The Revenue Commissioners have a comprehensive code of practice for determining employment status.
Such considerations include whether the person provides labour only; is exposed to any personal financial risk in carrying out the work; is paid a fixed weekly/hourly wage; works for one person/business; can provide the same service to more than one business; provides equipment/machinery; is under the control of another person who directs how, where and when the work is to be carried out.
If the driver is deemed to be an independent contractor, it can be assumed he/she is responsible for ensuring their tractor is roadworthy.
The main contractor and the driver should discuss this issue prior to any work being done and reach an agreement regarding the responsibility for the upkeep/maintenance of the tractor while carrying out work for the contractor.
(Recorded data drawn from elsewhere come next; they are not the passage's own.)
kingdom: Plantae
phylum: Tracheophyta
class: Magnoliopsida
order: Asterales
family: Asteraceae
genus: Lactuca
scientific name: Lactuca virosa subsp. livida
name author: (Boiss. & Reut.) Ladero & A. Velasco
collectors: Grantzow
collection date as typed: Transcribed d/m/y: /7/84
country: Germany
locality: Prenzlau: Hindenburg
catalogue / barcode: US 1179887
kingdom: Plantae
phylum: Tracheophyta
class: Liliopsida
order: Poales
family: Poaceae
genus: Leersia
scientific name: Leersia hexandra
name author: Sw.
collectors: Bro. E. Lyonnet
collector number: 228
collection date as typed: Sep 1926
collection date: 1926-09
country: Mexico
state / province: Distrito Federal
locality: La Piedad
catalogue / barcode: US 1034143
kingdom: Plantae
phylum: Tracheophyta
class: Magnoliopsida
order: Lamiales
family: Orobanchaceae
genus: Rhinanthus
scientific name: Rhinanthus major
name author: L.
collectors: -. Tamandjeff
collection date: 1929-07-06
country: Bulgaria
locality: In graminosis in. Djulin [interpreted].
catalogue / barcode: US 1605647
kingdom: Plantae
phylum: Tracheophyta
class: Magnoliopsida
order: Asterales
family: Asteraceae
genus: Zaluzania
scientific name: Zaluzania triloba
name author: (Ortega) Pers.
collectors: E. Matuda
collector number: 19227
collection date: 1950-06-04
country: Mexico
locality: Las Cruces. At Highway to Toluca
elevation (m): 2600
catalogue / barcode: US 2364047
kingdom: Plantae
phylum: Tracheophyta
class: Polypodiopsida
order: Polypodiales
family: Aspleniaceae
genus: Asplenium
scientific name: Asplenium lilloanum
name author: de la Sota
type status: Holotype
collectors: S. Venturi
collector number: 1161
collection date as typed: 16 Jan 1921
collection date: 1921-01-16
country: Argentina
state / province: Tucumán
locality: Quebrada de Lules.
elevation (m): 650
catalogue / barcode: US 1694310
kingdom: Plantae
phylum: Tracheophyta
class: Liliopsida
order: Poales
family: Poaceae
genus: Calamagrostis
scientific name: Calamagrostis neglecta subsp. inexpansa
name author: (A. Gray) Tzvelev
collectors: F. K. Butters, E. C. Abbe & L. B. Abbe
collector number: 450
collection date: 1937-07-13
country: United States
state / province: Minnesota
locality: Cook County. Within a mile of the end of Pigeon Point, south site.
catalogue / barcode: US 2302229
More importantly, they should also discuss whose insurance policy would be paying out in the event of an accident occurring.
Both parties should also discuss the matter with their insurance companies before starting work.
Who is responsible for damage caused on the farm by an employee of the contractor?
If a farmer's property is damaged due to the negligent actions of the contractor's employee, then the contractor is liable.
Negligence is where someone fails to exercise proper care when doing something - for example, a driver who fails to check his mirrors before reversing a tractor and trailer resulting in him knocking a pillar on the farm.
In this instance, it is a reasonable expectation of the farmer that the driver would exercise sufficient care on his farm so as not to cause any damage, and the contractor should compensate the farmer for the cost of rectifying the pillar.
Whether the contractor can recoup from his employee the money he had to pay to the farmer for any such damage depends on the terms of the employment contract.
Deirdre Flynn is from a farming background and practises as a Solicitor at Deirdre Flynn Solicitors, Tralee, Co Kerry
The information in this article is intended as a general guide only.
While every care is taken to ensure accuracy of information provided, Deirdre Flynn does not accept responsibility for errors or omissions howsoever arising.
You should seek legal advice in relation to your particular circumstances at the earliest possible time.